Dünya nüfusunun giderek artmasıyla, yiyecek kaynakları insanlara yetmemeye başlamıştır. Bunun sonucunda ise kıtlık ve açlık gibi birtakım sorunların ortaya çıktığı gözlemlenmiştir. Günümüzde dünya nüfusuna yetebilecek kadar gıda bulunsada, yaklaşık 815 milyon kişi açlıkla karşı karşıya. Uzmanlar, 2050 yılında 10 milyara yaklaşması beklenen dünya nüfusunun beslenme ihtiyacının karşılanması için genetiği değiştirilmiş gıda üretiminin %50 artması gerektiğini vurguluyor. Genetiği değiştirilmiş olan ürünler her ne kadar kıtlık ve açlık gibi sorunların meydana gelmesine engel olsada aynı zamanda insanlar üzerinde birçok olumsuz etki gösteriyor.

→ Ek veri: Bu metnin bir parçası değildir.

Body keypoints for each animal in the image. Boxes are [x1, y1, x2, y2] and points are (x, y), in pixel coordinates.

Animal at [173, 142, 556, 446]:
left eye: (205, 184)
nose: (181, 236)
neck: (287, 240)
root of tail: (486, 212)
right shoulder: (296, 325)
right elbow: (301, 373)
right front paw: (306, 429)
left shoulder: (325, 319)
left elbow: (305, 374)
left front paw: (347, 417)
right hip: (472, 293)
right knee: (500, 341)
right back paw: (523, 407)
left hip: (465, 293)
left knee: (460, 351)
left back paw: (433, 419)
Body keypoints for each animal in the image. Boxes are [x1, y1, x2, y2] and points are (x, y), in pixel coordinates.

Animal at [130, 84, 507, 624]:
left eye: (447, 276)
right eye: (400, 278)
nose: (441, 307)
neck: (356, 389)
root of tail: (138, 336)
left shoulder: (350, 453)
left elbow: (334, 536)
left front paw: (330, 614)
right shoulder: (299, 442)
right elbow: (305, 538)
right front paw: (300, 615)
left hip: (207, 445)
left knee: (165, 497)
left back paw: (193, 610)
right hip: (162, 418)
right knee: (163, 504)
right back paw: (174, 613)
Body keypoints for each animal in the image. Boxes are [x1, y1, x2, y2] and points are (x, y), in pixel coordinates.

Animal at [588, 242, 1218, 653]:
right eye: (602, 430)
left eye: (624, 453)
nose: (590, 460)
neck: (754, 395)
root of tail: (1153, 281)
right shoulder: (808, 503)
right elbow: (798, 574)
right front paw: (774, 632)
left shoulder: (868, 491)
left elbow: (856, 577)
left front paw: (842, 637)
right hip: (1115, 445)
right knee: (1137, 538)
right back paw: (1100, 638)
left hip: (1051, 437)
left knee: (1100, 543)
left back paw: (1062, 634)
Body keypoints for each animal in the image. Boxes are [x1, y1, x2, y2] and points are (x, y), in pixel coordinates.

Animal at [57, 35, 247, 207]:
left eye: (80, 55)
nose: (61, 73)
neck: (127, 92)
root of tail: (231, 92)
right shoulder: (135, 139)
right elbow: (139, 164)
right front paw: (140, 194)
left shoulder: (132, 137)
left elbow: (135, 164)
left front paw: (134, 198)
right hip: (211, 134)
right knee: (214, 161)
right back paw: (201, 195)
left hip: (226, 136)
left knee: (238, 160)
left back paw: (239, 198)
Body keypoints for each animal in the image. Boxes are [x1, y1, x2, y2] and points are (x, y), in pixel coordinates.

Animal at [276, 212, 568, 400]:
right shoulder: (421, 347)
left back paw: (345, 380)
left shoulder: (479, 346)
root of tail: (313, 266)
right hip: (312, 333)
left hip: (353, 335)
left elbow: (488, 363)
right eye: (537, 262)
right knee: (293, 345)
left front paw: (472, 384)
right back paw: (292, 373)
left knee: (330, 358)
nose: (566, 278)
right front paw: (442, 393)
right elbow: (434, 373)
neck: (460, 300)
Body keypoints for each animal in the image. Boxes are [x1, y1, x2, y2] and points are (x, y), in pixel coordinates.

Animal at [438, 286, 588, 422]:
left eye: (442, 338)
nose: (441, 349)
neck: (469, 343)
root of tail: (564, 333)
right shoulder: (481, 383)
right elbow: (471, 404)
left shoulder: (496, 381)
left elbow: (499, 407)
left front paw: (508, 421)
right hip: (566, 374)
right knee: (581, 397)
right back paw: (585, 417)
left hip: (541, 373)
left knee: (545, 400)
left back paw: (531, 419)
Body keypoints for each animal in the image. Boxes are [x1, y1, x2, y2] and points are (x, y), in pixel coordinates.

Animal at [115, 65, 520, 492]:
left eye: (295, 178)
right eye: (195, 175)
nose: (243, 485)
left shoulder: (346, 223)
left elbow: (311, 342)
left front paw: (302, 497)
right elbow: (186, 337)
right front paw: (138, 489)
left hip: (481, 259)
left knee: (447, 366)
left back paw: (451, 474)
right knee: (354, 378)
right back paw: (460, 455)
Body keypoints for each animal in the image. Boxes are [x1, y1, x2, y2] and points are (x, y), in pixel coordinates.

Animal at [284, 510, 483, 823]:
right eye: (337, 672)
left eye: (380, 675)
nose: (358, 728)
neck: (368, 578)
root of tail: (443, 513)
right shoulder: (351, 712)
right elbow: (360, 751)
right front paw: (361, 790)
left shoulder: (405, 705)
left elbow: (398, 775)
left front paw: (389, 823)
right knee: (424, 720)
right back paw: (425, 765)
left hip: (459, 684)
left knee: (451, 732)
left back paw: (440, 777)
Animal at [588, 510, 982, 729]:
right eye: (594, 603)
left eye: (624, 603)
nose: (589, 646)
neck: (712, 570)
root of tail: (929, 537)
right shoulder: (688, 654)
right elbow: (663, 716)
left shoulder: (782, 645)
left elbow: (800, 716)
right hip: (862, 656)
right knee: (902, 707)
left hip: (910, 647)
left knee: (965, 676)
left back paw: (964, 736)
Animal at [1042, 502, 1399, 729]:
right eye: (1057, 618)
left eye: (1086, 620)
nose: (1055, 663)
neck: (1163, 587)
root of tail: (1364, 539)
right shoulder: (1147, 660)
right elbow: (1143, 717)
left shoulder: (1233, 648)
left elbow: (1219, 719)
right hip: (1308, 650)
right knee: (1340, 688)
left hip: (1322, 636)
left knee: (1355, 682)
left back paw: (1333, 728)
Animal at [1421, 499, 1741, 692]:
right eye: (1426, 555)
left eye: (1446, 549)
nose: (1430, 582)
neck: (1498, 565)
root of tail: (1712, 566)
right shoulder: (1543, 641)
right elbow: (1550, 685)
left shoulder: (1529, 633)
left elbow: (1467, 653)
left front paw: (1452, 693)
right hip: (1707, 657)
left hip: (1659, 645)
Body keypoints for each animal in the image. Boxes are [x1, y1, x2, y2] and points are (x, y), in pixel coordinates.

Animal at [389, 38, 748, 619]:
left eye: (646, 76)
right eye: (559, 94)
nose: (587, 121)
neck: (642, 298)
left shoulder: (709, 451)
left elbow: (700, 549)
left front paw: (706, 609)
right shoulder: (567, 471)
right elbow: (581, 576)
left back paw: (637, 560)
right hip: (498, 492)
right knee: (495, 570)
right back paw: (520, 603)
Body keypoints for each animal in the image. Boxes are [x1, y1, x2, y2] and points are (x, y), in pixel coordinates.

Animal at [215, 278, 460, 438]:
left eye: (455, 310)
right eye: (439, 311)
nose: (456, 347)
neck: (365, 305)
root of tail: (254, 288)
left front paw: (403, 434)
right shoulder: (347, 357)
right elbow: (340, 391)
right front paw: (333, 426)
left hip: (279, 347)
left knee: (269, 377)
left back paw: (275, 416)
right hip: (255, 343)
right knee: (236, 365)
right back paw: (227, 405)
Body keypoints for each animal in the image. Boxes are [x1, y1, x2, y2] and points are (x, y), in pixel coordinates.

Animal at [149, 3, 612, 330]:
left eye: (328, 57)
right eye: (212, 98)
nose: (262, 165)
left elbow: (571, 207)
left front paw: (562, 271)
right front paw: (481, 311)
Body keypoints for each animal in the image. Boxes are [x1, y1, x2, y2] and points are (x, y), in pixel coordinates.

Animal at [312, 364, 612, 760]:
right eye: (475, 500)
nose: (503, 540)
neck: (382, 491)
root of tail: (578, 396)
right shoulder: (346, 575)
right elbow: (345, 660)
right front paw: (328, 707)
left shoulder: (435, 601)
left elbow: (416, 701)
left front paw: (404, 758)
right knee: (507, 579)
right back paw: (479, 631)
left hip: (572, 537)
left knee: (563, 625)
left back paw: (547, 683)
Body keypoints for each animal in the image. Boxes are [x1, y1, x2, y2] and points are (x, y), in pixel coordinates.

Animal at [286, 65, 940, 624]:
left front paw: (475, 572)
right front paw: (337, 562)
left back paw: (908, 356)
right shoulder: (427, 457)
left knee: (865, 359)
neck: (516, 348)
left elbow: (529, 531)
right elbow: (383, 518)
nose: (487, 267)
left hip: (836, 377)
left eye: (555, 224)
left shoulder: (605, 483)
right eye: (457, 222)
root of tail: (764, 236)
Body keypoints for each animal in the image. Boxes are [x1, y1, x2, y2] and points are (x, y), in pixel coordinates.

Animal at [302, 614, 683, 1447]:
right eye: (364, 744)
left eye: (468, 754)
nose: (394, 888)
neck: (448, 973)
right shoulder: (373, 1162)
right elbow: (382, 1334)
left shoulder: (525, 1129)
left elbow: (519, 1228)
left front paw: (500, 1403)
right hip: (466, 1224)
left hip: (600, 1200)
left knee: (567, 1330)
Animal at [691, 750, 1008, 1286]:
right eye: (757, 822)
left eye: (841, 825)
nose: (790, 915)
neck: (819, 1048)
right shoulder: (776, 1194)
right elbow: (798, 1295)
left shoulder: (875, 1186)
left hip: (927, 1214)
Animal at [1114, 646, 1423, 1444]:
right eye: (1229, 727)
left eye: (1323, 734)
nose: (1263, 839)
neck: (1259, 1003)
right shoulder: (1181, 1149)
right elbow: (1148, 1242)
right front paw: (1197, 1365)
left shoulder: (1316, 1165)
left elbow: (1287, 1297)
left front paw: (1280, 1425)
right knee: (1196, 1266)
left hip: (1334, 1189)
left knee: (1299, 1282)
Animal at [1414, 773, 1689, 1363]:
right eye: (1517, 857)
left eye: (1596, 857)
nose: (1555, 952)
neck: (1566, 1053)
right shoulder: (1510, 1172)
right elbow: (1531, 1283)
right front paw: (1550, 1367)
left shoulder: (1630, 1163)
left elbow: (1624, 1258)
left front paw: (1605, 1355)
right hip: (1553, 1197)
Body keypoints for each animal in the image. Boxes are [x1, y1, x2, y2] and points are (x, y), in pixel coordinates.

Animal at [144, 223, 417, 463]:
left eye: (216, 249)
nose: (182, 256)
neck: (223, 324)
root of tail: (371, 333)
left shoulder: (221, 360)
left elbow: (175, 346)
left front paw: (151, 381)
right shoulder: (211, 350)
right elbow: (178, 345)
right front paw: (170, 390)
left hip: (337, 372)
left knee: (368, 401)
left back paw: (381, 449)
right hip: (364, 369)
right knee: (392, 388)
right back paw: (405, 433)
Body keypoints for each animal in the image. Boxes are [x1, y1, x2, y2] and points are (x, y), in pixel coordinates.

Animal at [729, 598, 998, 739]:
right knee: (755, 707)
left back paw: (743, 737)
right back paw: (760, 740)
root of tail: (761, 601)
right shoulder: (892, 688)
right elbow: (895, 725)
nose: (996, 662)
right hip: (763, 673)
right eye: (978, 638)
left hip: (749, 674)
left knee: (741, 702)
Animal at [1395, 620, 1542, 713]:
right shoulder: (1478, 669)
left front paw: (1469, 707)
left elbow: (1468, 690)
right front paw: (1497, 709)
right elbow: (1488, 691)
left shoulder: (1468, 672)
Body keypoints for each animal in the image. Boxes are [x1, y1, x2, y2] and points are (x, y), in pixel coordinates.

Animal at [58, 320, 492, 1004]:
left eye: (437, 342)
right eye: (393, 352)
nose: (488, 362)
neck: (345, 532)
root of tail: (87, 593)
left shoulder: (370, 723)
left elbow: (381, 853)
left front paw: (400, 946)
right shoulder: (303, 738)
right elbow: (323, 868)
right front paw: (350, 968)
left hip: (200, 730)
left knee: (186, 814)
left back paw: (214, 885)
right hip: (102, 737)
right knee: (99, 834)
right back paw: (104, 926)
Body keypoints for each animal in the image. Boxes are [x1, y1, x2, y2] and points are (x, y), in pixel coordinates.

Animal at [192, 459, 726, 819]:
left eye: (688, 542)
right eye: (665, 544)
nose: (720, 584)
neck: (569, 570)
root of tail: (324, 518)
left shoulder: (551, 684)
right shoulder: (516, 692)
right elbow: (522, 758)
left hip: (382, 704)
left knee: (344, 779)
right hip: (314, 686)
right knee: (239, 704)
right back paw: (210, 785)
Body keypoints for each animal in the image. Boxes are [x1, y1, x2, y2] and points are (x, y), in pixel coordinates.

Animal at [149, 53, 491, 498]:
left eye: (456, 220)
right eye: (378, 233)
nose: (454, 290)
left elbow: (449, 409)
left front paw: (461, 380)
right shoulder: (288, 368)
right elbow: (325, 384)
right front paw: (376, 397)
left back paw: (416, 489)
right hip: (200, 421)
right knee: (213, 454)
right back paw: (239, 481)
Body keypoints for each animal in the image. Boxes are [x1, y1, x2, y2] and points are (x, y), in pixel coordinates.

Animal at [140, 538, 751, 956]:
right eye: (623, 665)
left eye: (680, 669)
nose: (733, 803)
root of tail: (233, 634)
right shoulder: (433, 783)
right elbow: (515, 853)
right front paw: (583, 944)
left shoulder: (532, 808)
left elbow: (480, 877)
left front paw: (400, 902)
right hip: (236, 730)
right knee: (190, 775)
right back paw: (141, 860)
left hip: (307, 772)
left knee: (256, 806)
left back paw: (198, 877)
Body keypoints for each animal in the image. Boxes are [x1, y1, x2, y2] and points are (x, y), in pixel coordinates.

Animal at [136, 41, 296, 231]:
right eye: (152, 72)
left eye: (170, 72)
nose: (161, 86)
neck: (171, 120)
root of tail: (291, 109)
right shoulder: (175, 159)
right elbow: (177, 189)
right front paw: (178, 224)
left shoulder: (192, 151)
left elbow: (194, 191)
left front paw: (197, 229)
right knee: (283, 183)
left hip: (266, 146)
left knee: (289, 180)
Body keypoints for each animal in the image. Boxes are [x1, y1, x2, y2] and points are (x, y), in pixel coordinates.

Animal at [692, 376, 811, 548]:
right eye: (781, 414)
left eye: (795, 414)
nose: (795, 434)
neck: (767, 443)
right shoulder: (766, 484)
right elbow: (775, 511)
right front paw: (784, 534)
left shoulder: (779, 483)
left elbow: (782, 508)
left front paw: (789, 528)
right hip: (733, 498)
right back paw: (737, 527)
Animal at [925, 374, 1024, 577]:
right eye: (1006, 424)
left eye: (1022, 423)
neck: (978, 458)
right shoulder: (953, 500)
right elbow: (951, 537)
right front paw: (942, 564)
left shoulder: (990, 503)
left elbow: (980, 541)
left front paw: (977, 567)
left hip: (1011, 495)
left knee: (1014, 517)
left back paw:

Genetiği değiştirilmiş olan ürünlerin bir diğer adı ise (GDO) genetiği değiştirilmiş organizmalardır. Genetiği değiştirilmiş organizma bir canlının genetik özelliklerinin laboratuvar ortamında değiştirilmesi ile elde edilmektedir. Bu gıdaların renkleri ve kokularının normal olanlara göre daha farklı olduğu gibi boyutları da olması gerekenden daha büyüktür. Organizmaların genetiği değiştirilerek onları istenilen hale yani daha dayanıklı ve daha cazip bir duruma getirmek mümkündür. Bu yöntemle besinlerde oluşabilecek tatlar fazlalaşır, dayanma süreleri uzar, besin değerleri artırılabilir ve olgunlaşma süresi daha kısalarak sürekli tüketim sağlanabilir. Gıdalar daha verimli hale getirilerek açlık ve kıtlık gibi sorunların da önüne geçilmiş olur.
GDO’lu ürünlerin özellikle tarımsal üretimde faydaları bulunmaktadır. Fakat faydalarının yanı sıra GDO’lu ürünlerin zararları olduğu da bilinmektedir. Genetiği değiştirilmiş olan ürünlere aktarılan bu genler, bitkilerin polenlerinin yayılmasına ve genetik bir kililik oluşmasına neden olur. Bu genetik kirlilik insanların alerjik reaksiyonlarının artmasına olanak sağlayarak insan sağlığını tehlikeye atar. Sadece insanların sağlığı degil, hayvanlar ve bitkiler gibi diğer canlıların da ekosistemini bozarak Dünya üzerindeki dengenin yok olmasına neden olur. Ekosistemin bozulması hayvanlarının sayısının giderek azalmasına ve daha sonrasında ise nesillerinin tükenmesine yol açabilir.
Canlıların sağlını korumak amacıyla mümkün olduğunca GDO’lu ürünlerin üretimini ve kullanımını azaltmalı onun yerine daha çok besin elde edebilmek için tarım alanlarının yaygınlaştırılması için elimizden geleni yapmalıyız. Tarım anlanlarının artması sonucunda daha fazla besin elde edecek ve GDO’lu ürün kullanımını azaltmış olacağız. Bu sayede canlıların biyolojik düzenlerini bozmadan doğaya ve ekosisteme zarar vermeden de besin elde edebileceğiz. GDO’lu ürün kullanımını ise daha denetimli ve dengeli bir şekilde yaparsak canlıların zarar görme olasılığını azalmış oluruz.
Genetiği değiştirilmiş olan ürünler üretmek karşımıza çıkabilecek açlık ve kıtlık gibi durumlara karşı alınabilecek önemlerdendir. GDO’lu ürünlerin fazla kullanımı canlara zarar verebilir. Bu durumun yaşanmaması için, tarım alanlarını daha verimli kullanmalı ve üretilecek olan genetiği değiştirilmiş organizmaları denetimli bir şekilde kullanarak hem Dünya’mıza zarar vermemiş ve canlıların sağlığını korumuş oluruz.